2 E' il titolo di un libro di M. Luisa Spaziani (Milano, Mondadori, 1981).
3 Tutti questi proverbi sono stati ripresi da Luigi M. Lombardi Satriani, Contenuti ambivalenti del folklore calabrese: ribellione e accettazione nella realtà subalterna, Messina, Peloritana, 1968, p.101.
4 Infelice chi ha il prete come vicino di casa; / il vicinato non vive più in pace / dove lui arriva non c'è bisogno dell'uncino, / col vestito se ne va anche il terreno davanti a te. / Corre addosso specialmente alle vedove / oppure alle donne incinte. In D. Scarfoglio, Poesia erotica popolare in Calabria, Cosenza, Brenner, 1980, p.76. La traduzione è dello stesso Scarfoglio.
5 Riportato da R. Zapperi, L'uomo incinto - La donna, l'uomo e il potere, Cosenza, Lerici, 1979, p.19.
6 Ripreso da Luigi M. Lombardi Satriani, op. cit., p.101.
7 R. Lombardi Satriani, Racconti popolari calabresi, vol.

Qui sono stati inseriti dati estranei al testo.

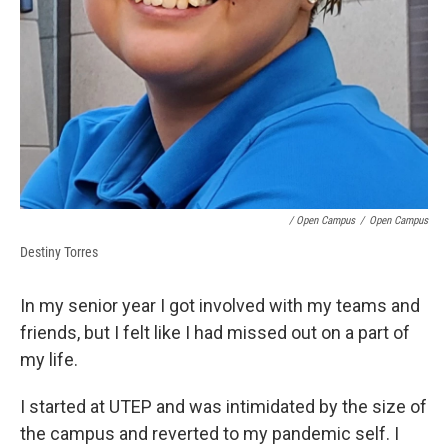
/ Open Campus
/
Open Campus
Destiny Torres
In my senior year I got involved with my teams and
friends, but I felt like I had missed out on a part of
my life.
I started at UTEP and was intimidated by the size of
the campus and reverted to my pandemic self. I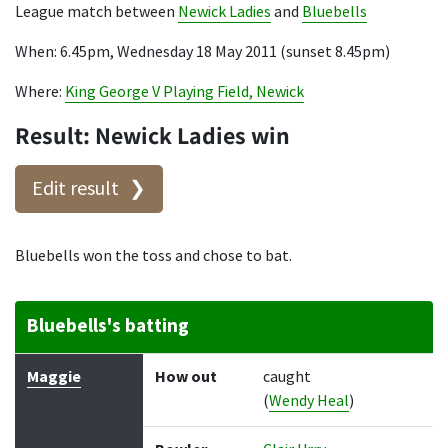
League match between
Newick Ladies
and
Bluebells
When: 6.45pm, Wednesday 18 May 2011 (sunset 8.45pm)
Where:
King George V Playing Field, Newick
Result: Newick Ladies win
Edit result
Bluebells won the toss and chose to bat.
Bluebells's batting
Batter
How out
Bowler
Runs
Balls
Maggie
How out
caught
(
Wendy Heal
)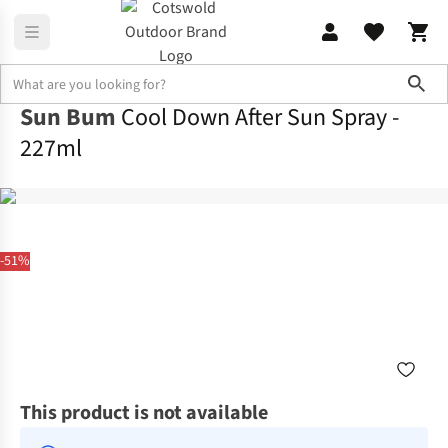
Sho
Sun Bum
Cool Down After Sun Spray -
227ml
-51%
This product is not available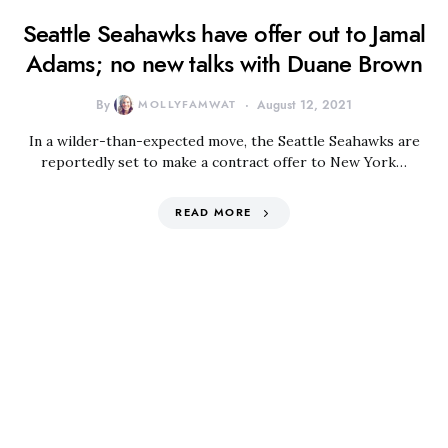
Seattle Seahawks have offer out to Jamal
Adams; no new talks with Duane Brown
By
MOLLYFAMWAT
August 12, 2021
In a wilder-than-expected move, the Seattle Seahawks are
reportedly set to make a contract offer to New York…
READ MORE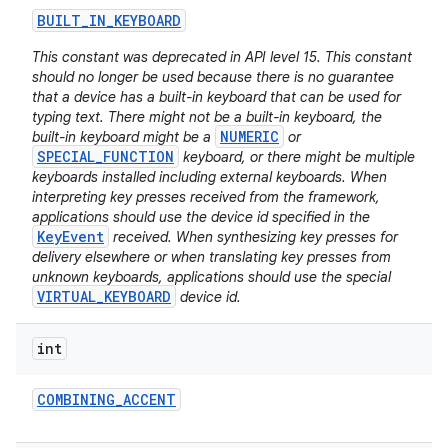
BUILT
_
IN
_
KEYBOARD
This constant was deprecated in API level 15. This constant
should no longer be used because there is no guarantee
that a device has a built-in keyboard that can be used for
typing text. There might not be a built-in keyboard, the
NUMERIC
built-in keyboard might be a
or
SPECIAL_FUNCTION
keyboard, or there might be multiple
keyboards installed including external keyboards. When
interpreting key presses received from the framework,
applications should use the device id specified in the
KeyEvent
received. When synthesizing key presses for
delivery elsewhere or when translating key presses from
unknown keyboards, applications should use the special
VIRTUAL_KEYBOARD
device id.
int
COMBINING
_
ACCENT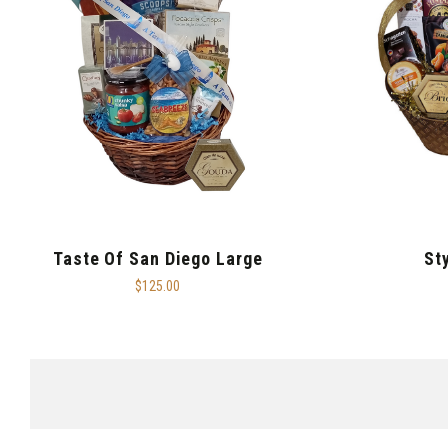
Taste Of San Diego Large
St
$125.00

IV, Cosenza, Brenner, pp.109-111.
8 Ibidem, pp.79-81.
9 Ibidem, pp.167-168.
10 Luigi M. Lombardi Satriani, op. cit., p.139.
11 Per il regime alimentare delle classi subalterne in Calabria, e in particolare nella zona delle Serre, si rinvia a Vito Teti, Il pane, le beffa e la festa, Firenze, Guaraldi, 1976.
12 Per tutti questi aspetti vedi R. Zapperi, op. cit..
13 G. Pitrè, Fiabe e leggende popolari siciliane, Palermo, 1888, pp.297-299; rip. da R. Zapperi, op. cit., pp.14-15. L'ho riportata nella traduzione di Zapperi.
14 Per la concezione del folklore come cultura di contestazione v. Luigi M. Lombardi Satriani, Antropologia culturale e analisi della cultura subalterna, Milano, Rizzoli, 1980.
15 Sul rapporto ermafroditismo-psicopompo, con particolare riferimento alla figura di Pulcinella, v. A. Rossi-R. De Simone, Carnevale si chiamava Vincenzo, Roma, De Luca, 1977, pp.183-208.